La crisi economica, sociale e ambientale che viviamo, richiede un impegno corale da parte di tutti gli attori operanti sul territorio: Istituzioni, Società civile, Sindacati, Imprese, Partiti e cittadini. Dobbiamo essere uniti per concepire, strutturare e realizzare una visione per il futuro, che risponda alla fondamentale esigenza di ridare una identità, una speranza di crescita e di miglioramento della qualità della vita.

L’universo variegato delle aziende, grandi, medie o piccole, che hanno costruito benessere e ricchezza in Ciociaria, deve trovare nuove frontiere occupazionali, settori di investimento e vitalità per affrontare le sfide della contemporaneità; deve progettare nel medio e nel lungo periodo, oltre ad arginare le emergenze del presente.

Io credo che la sostenibilità, le nuove tecnologie eco-efficienti, la green economy e la new economy, la Cultura siano opportunità ancora inesplorate e dalle grandi potenzialità. L’Amministrazione Pubblica che voglio costruire deve sostenere le Aziende che adottano buone pratiche nell’ottica delle performance ambientali, alleviando la pressione fiscale a quanti decidono di riconvertire i siti produttivi anche in dismissione, di utilizzare le tecnologie a basso impatto ambientale, di adoperarsi per la corretta gestione dei rifiuti o per la trasformazione degli stessi, di produrre e utilizzare energia da fonti rinnovabili, di assumere le risorse umane del territorio.
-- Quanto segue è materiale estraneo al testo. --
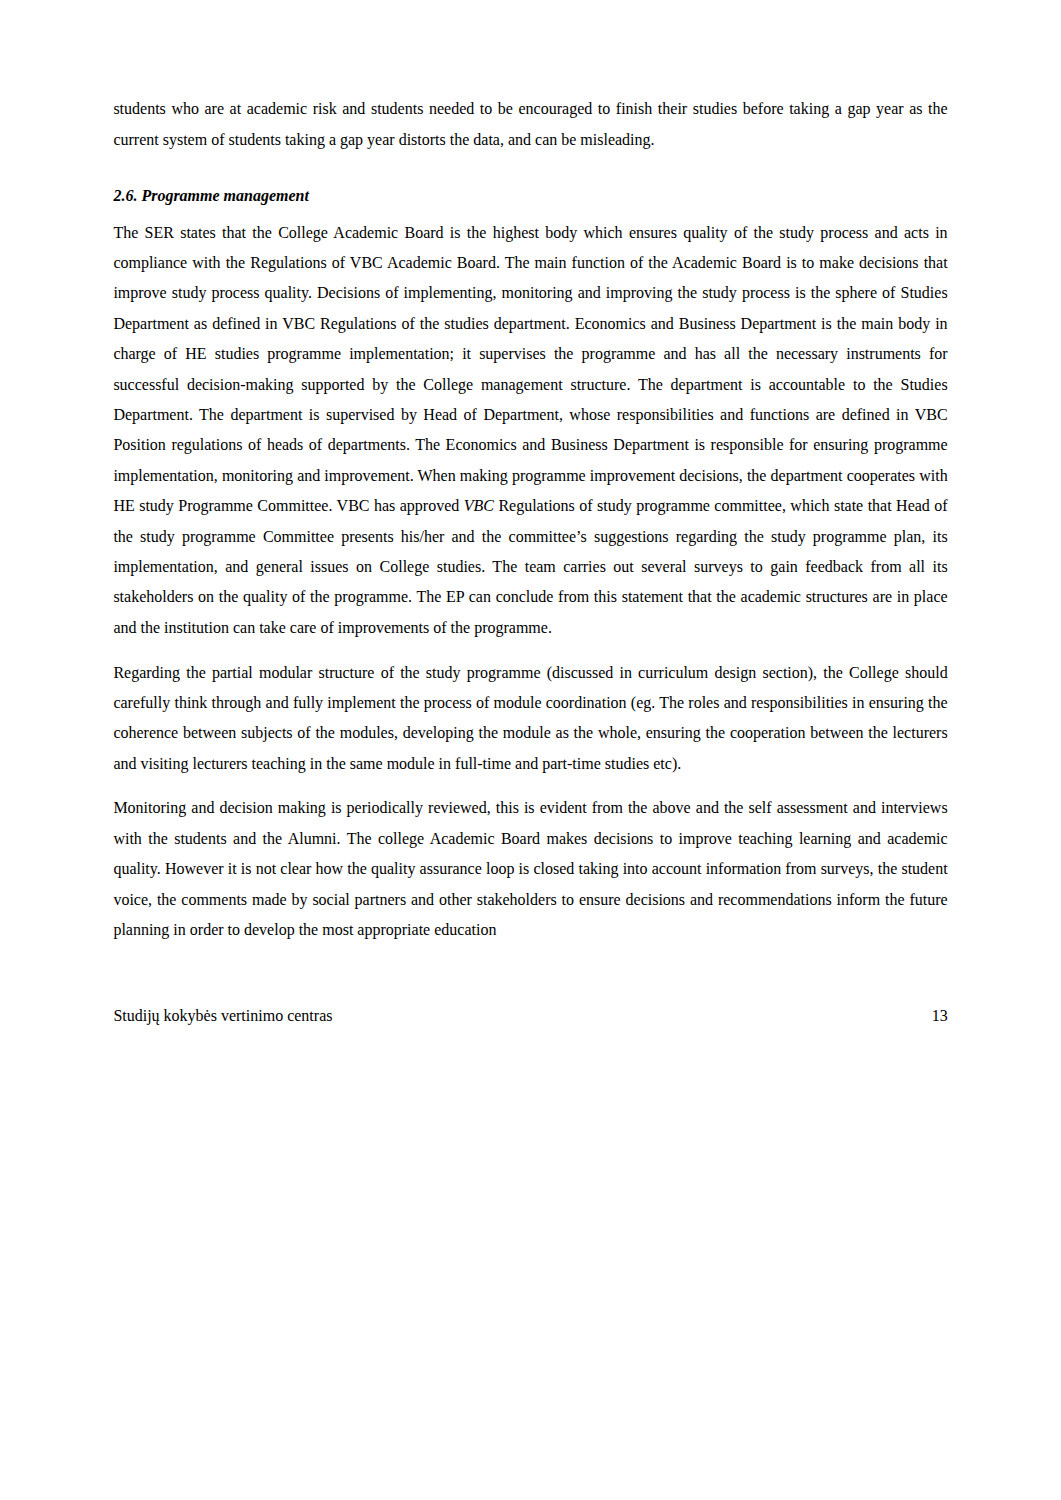students who are at academic risk and students needed to be encouraged to finish their studies before taking a gap year as the current system of students taking a gap year distorts the data, and can be misleading.
2.6. Programme management
The SER states that the College Academic Board is the highest body which ensures quality of the study process and acts in compliance with the Regulations of VBC Academic Board. The main function of the Academic Board is to make decisions that improve study process quality. Decisions of implementing, monitoring and improving the study process is the sphere of Studies Department as defined in VBC Regulations of the studies department. Economics and Business Department is the main body in charge of HE studies programme implementation; it supervises the programme and has all the necessary instruments for successful decision-making supported by the College management structure. The department is accountable to the Studies Department. The department is supervised by Head of Department, whose responsibilities and functions are defined in VBC Position regulations of heads of departments. The Economics and Business Department is responsible for ensuring programme implementation, monitoring and improvement. When making programme improvement decisions, the department cooperates with HE study Programme Committee. VBC has approved VBC Regulations of study programme committee, which state that Head of the study programme Committee presents his/her and the committee’s suggestions regarding the study programme plan, its implementation, and general issues on College studies. The team carries out several surveys to gain feedback from all its stakeholders on the quality of the programme. The EP can conclude from this statement that the academic structures are in place and the institution can take care of improvements of the programme.
Regarding the partial modular structure of the study programme (discussed in curriculum design section), the College should carefully think through and fully implement the process of module coordination (eg. The roles and responsibilities in ensuring the coherence between subjects of the modules, developing the module as the whole, ensuring the cooperation between the lecturers and visiting lecturers teaching in the same module in full-time and part-time studies etc).
Monitoring and decision making is periodically reviewed, this is evident from the above and the self assessment and interviews with the students and the Alumni. The college Academic Board makes decisions to improve teaching learning and academic quality. However it is not clear how the quality assurance loop is closed taking into account information from surveys, the student voice, the comments made by social partners and other stakeholders to ensure decisions and recommendations inform the future planning in order to develop the most appropriate education
Studijų kokybės vertinimo centras 13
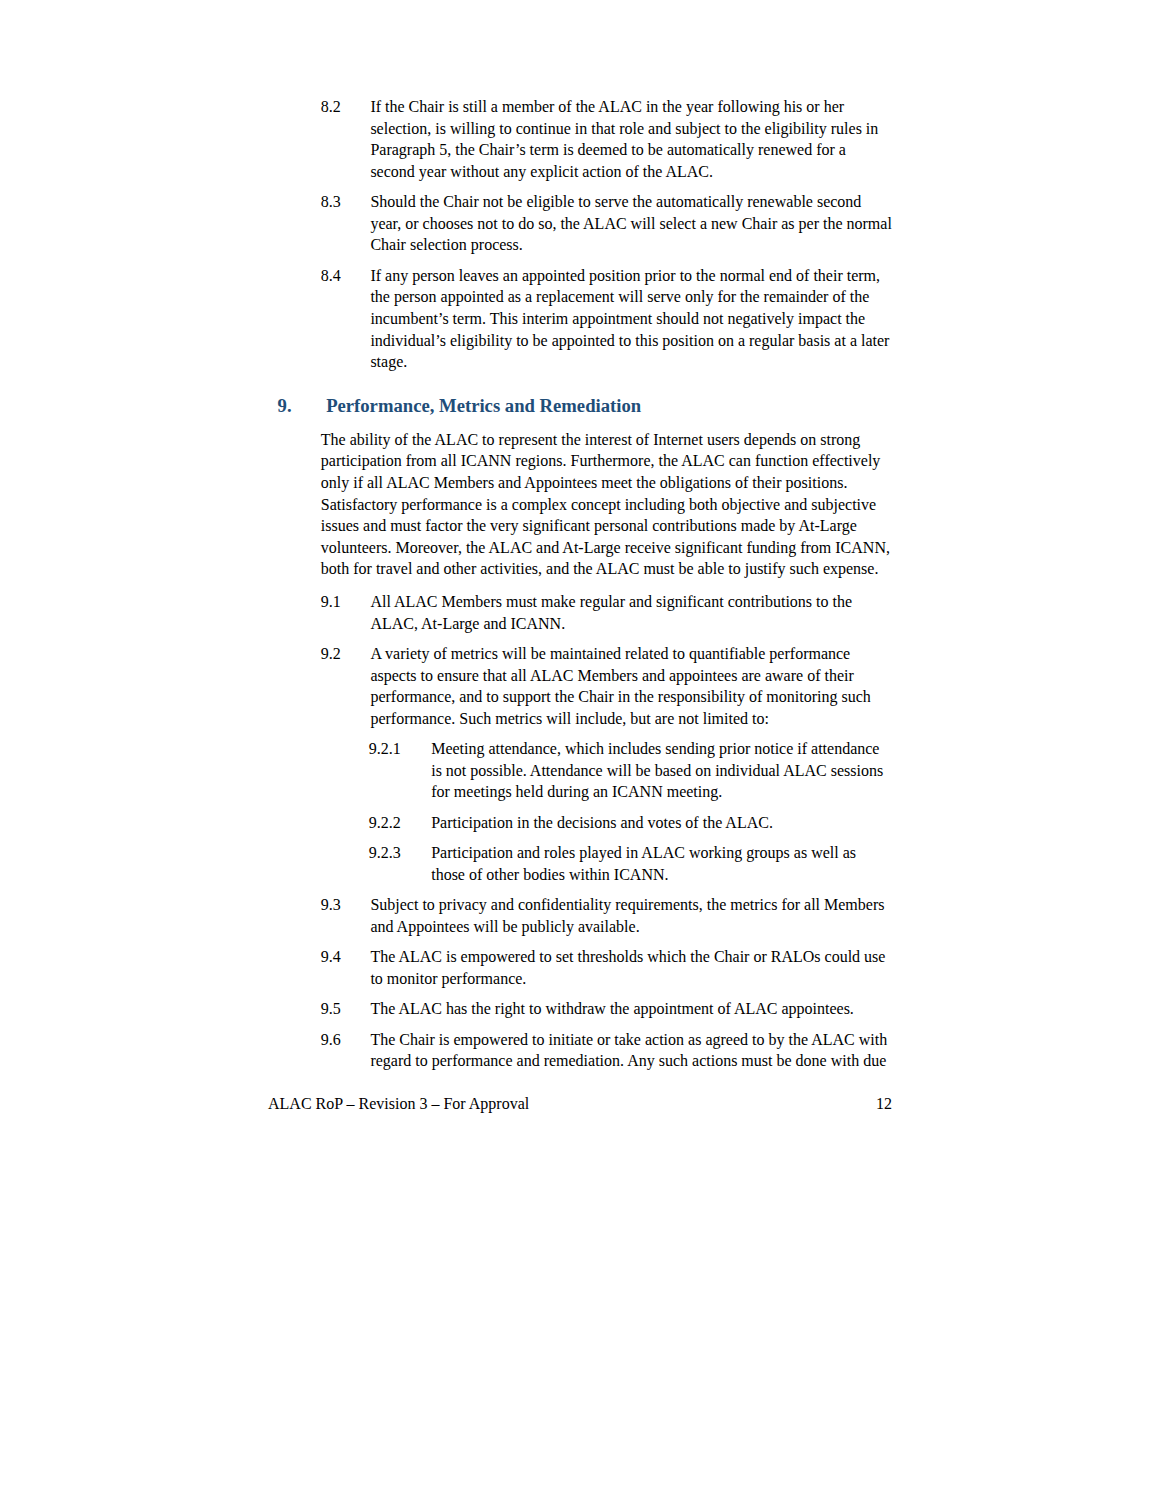8.2
If the Chair is still a member of the ALAC in the year following his or her selection, is willing to continue in that role and subject to the eligibility rules in Paragraph 5, the Chair’s term is deemed to be automatically renewed for a second year without any explicit action of the ALAC.
8.3
Should the Chair not be eligible to serve the automatically renewable second year, or chooses not to do so, the ALAC will select a new Chair as per the normal Chair selection process.
8.4
If any person leaves an appointed position prior to the normal end of their term, the person appointed as a replacement will serve only for the remainder of the incumbent’s term. This interim appointment should not negatively impact the individual’s eligibility to be appointed to this position on a regular basis at a later stage.
9. Performance, Metrics and Remediation
The ability of the ALAC to represent the interest of Internet users depends on strong participation from all ICANN regions. Furthermore, the ALAC can function effectively only if all ALAC Members and Appointees meet the obligations of their positions. Satisfactory performance is a complex concept including both objective and subjective issues and must factor the very significant personal contributions made by At-Large volunteers. Moreover, the ALAC and At-Large receive significant funding from ICANN, both for travel and other activities, and the ALAC must be able to justify such expense.
9.1
All ALAC Members must make regular and significant contributions to the ALAC, At-Large and ICANN.
9.2
A variety of metrics will be maintained related to quantifiable performance aspects to ensure that all ALAC Members and appointees are aware of their performance, and to support the Chair in the responsibility of monitoring such performance. Such metrics will include, but are not limited to:
9.2.1
Meeting attendance, which includes sending prior notice if attendance is not possible. Attendance will be based on individual ALAC sessions for meetings held during an ICANN meeting.
9.2.2
Participation in the decisions and votes of the ALAC.
9.2.3
Participation and roles played in ALAC working groups as well as those of other bodies within ICANN.
9.3
Subject to privacy and confidentiality requirements, the metrics for all Members and Appointees will be publicly available.
9.4
The ALAC is empowered to set thresholds which the Chair or RALOs could use to monitor performance.
9.5
The ALAC has the right to withdraw the appointment of ALAC appointees.
9.6
The Chair is empowered to initiate or take action as agreed to by the ALAC with regard to performance and remediation. Any such actions must be done with due
ALAC RoP – Revision 3 – For Approval 12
Ancora la Cultura, come paradigma della sostenibilità che orienta le azioni, è un bene essenziale e primario, un ottimo settore di investimento, di riqualificazione urbana e industriale, in grado anche di attrarre fondi di derivazione europea. Frosinone ha già una vocazione culturale, rappresentata dagli istituti formativi di chiara eccellenza (le università, il Conservatorio, l’Accademia di Belle Arti, il Liceo Artistico); dai luoghi pubblici (teatri, biblioteche, laboratori creativi); dai manufatti storici artistici, artigianali, archeologici; dalle tradizioni e dal folklore; dalle risorse intangibili che hanno reso grandi gli italiani: la creatività, l’estro, la perseveranza.

A voi chiedo di credere fortemente sulle nuove occasioni di impresa, di investire, ancora una volta, su questo territorio e sulle persone che tenacemente lo vivono. Il mio impegno sarà quello di creare tutte le condizioni affinché queste opportunità vengano colte, soprattutto a favore delle giovani generazioni, altrimenti condannate a cercare altrove le speranze di vita e di lavoro.